On Friday, July 12, Assistant Attorney General Makan Delrahim announced the Department of Justice (DOJ), Antitrust Division’s new policy for incentivizing corporate antitrust compliance. For the first time in DOJ history, this new policy recognizes the efforts of companies that invest in robust compliance programs and states that the Division will consider such compliance at the charging stage in criminal antitrust investigations.
Previously, the Justice Manual explained the Antitrust Division’s policy “that credit should not be given at the charging stage for a compliance program.” As of Friday, this text has been deleted and the Antitrust Division has updated its Manual. Now, when determining how to resolve criminal charges against a corporation, one factor prosecutors must consider is “the adequacy and effectiveness of the corporation’s compliance program at the time of the offense, as well as at the time of the charging decision.”

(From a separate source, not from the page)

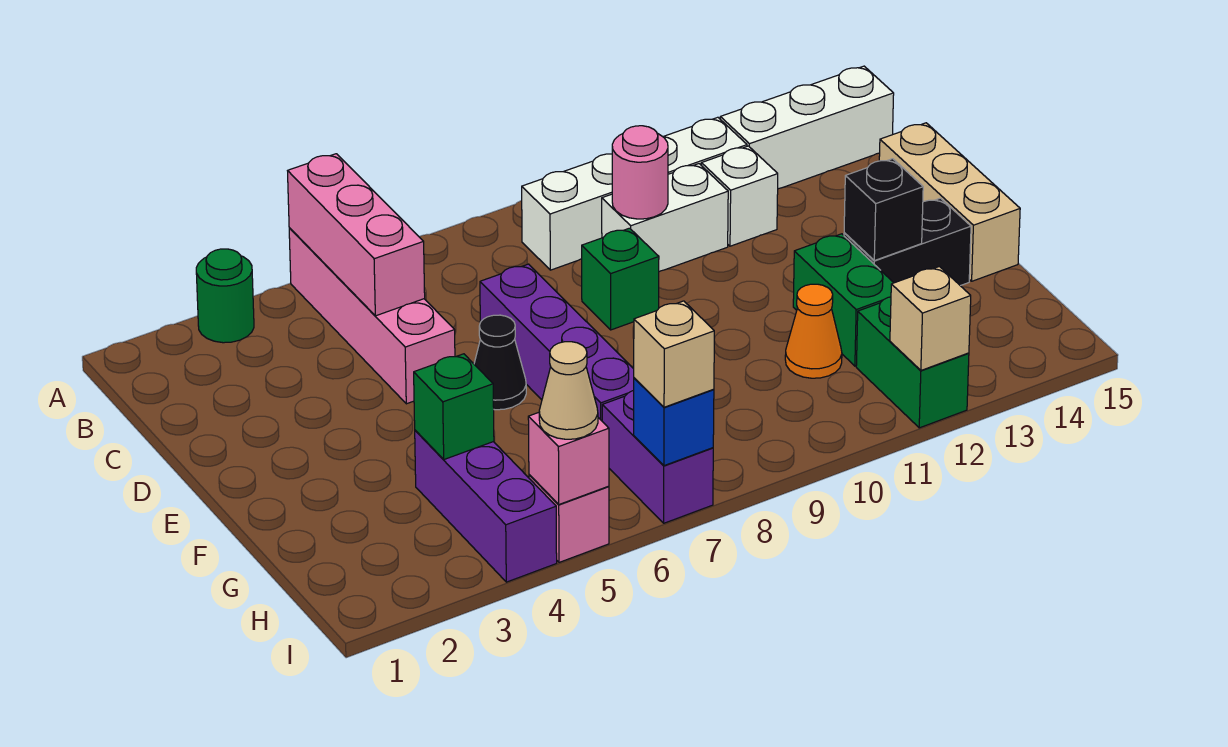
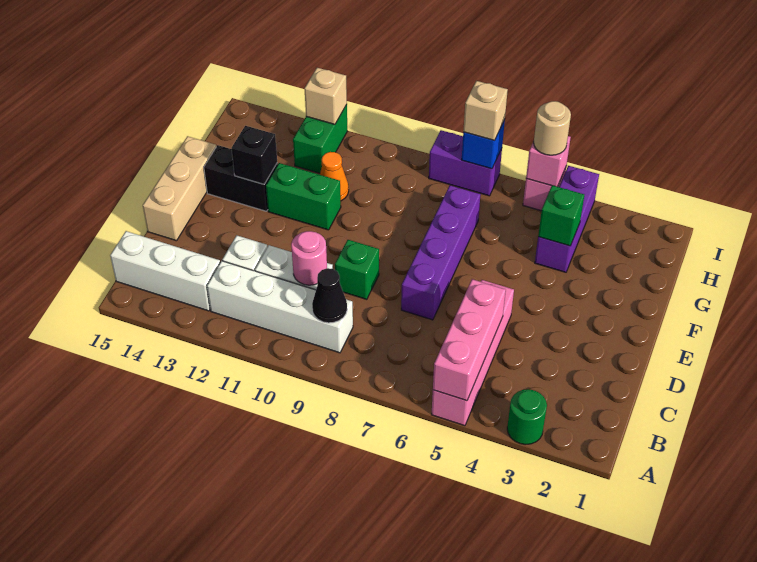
black 1x1 cone [474,315,526,410] -> black 1x1 cone moved to [312,268,347,323]
green 1x2 brick [793,234,894,366] -> green 1x2 brick turned to [266,163,341,230]
purple 1x2 brick [602,391,713,523] -> purple 1x2 brick turned to [429,130,502,196]
tan 1x1 cone [539,342,598,439] -> tan 1x1 round brick [534,101,571,155]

The Division also published a guidance document that focuses on evaluating compliance programs in the context of criminal violations. The guidance is intended to provide transparency regarding the Division’s compliance analysis and contains two sections: one that evaluates antitrust compliance programs at the charging stage, and the other that evaluates antitrust compliance considerations at sentencing. At the charging stage, the guidance directs prosecutors to ask: 1) whether the company’s compliance program addresses and prohibits criminal antitrust violations; 2) whether the antitrust compliance program detects and facilitates prompt reporting of violations; and 3) to what extent the company’s senior management was involved in the violation. During sentencing, the guidance instructs prosecutors to evaluate whether to recommend sentencing reductions based on a company’s effective antitrust compliance program.